§ **WORK TASK**:
From the records below, copy the lines that include "multiple".
STUDY MATERIAL Start Marker
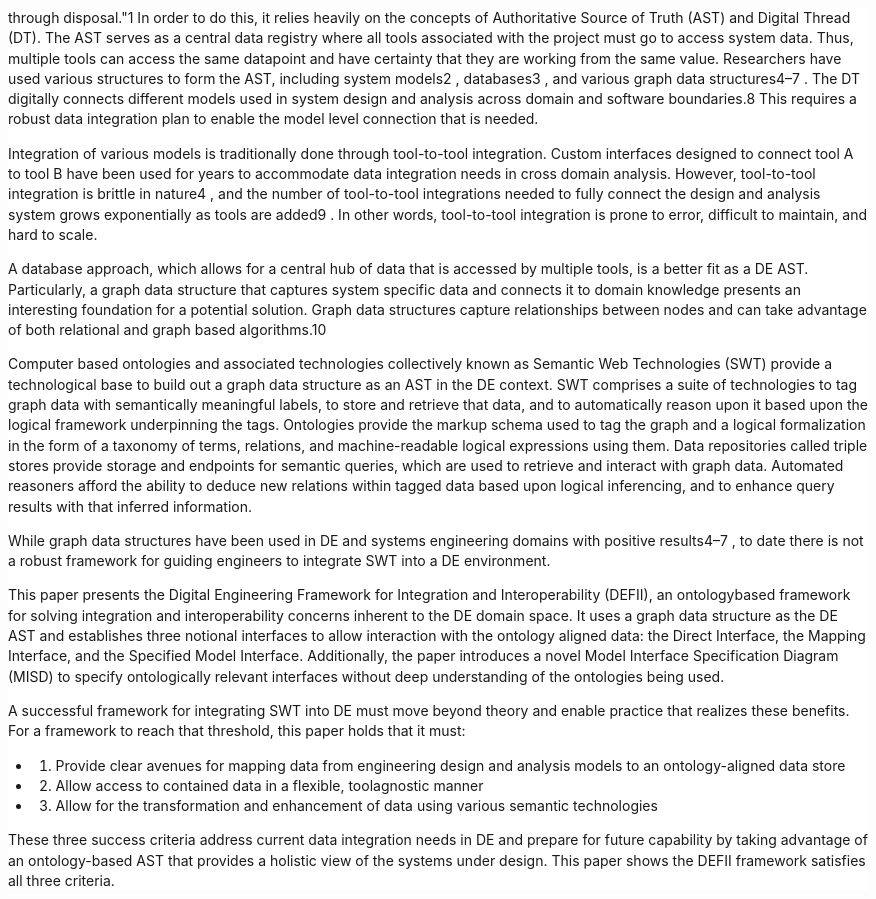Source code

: through disposal."1 In order to do this, it relies heavily on the concepts of Authoritative Source of Truth (AST) and Digital Thread (DT). The AST serves as a central data registry where all tools associated with the project must go to access system data. Thus, multiple tools can access the same datapoint and have certainty that they are working from the same value. Researchers have used various structures to form the AST, including system models2 , databases3 , and various graph data structures4–7 . The DT digitally connects different models used in system design and analysis across domain and software boundaries.8 This requires a robust data integration plan to enable the model level connection that is needed.

Integration of various models is traditionally done through tool-to-tool integration. Custom interfaces designed to connect tool A to tool B have been used for years to accommodate data integration needs in cross domain analysis. However, tool-to-tool integration is brittle in nature4 , and the number of tool-to-tool integrations needed to fully connect the design and analysis system grows exponentially as tools are added9 . In other words, tool-to-tool integration is prone to error, difficult to maintain, and hard to scale.

A database approach, which allows for a central hub of data that is accessed by multiple tools, is a better fit as a DE AST. Particularly, a graph data structure that captures system specific data and connects it to domain knowledge presents an interesting foundation for a potential solution. Graph data structures capture relationships between nodes and can take advantage of both relational and graph based algorithms.10

Computer based ontologies and associated technologies collectively known as Semantic Web Technologies (SWT) provide a technological base to build out a graph data structure as an AST in the DE context. SWT comprises a suite of technologies to tag graph data with semantically meaningful labels, to store and retrieve that data, and to automatically reason upon it based upon the logical framework underpinning the tags. Ontologies provide the markup schema used to tag the graph and a logical formalization in the form of a taxonomy of terms, relations, and machine-readable logical expressions using them. Data repositories called triple stores provide storage and endpoints for semantic queries, which are used to retrieve and interact with graph data. Automated reasoners afford the ability to deduce new relations within tagged data based upon logical inferencing, and to enhance query results with that inferred information.

While graph data structures have been used in DE and systems engineering domains with positive results4–7 , to date there is not a robust framework for guiding engineers to integrate SWT into a DE environment.

This paper presents the Digital Engineering Framework for Integration and Interoperability (DEFII), an ontologybased framework for solving integration and interoperability concerns inherent to the DE domain space. It uses a graph data structure as the DE AST and establishes three notional interfaces to allow interaction with the ontology aligned data: the Direct Interface, the Mapping Interface, and the Specified Model Interface. Additionally, the paper introduces a novel Model Interface Specification Diagram (MISD) to specify ontologically relevant interfaces without deep understanding of the ontologies being used.

A successful framework for integrating SWT into DE must move beyond theory and enable practice that realizes these benefits. For a framework to reach that threshold, this paper holds that it must:

- 1. Provide clear avenues for mapping data from engineering design and analysis models to an ontology-aligned data store
- 2. Allow access to contained data in a flexible, toolagnostic manner
- 3. Allow for the transformation and enhancement of data using various semantic technologies

These three success criteria address current data integration needs in DE and prepare for future capability by taking advantage of an ontology-based AST that provides a holistic view of the systems under design. This paper shows the DEFII framework satisfies all three criteria.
STUDY MATERIAL End Marker
§ **ANSWER**:
: through disposal."1 In order to do this, it relies heavily on the concepts of Authoritative Source of Truth (AST) and Digital Thread (DT). The AST serves as a central data registry where all tools associated with the project must go to access system data. Thus, multiple tools can access the same datapoint and have certainty that they are working from the same value. Researchers have used various structures to form the AST, including system models2 , databases3 , and various graph data structures4–7 . The DT digitally connects different models used in system design and analysis across domain and software boundaries.8 This requires a robust data integration plan to enable the model level connection that is needed.
A database approach, which allows for a central hub of data that is accessed by multiple tools, is a better fit as a DE AST. Particularly, a graph data structure that captures system specific data and connects it to domain knowledge presents an interesting foundation for a potential solution. Graph data structures capture relationships between nodes and can take advantage of both relational and graph based algorithms.10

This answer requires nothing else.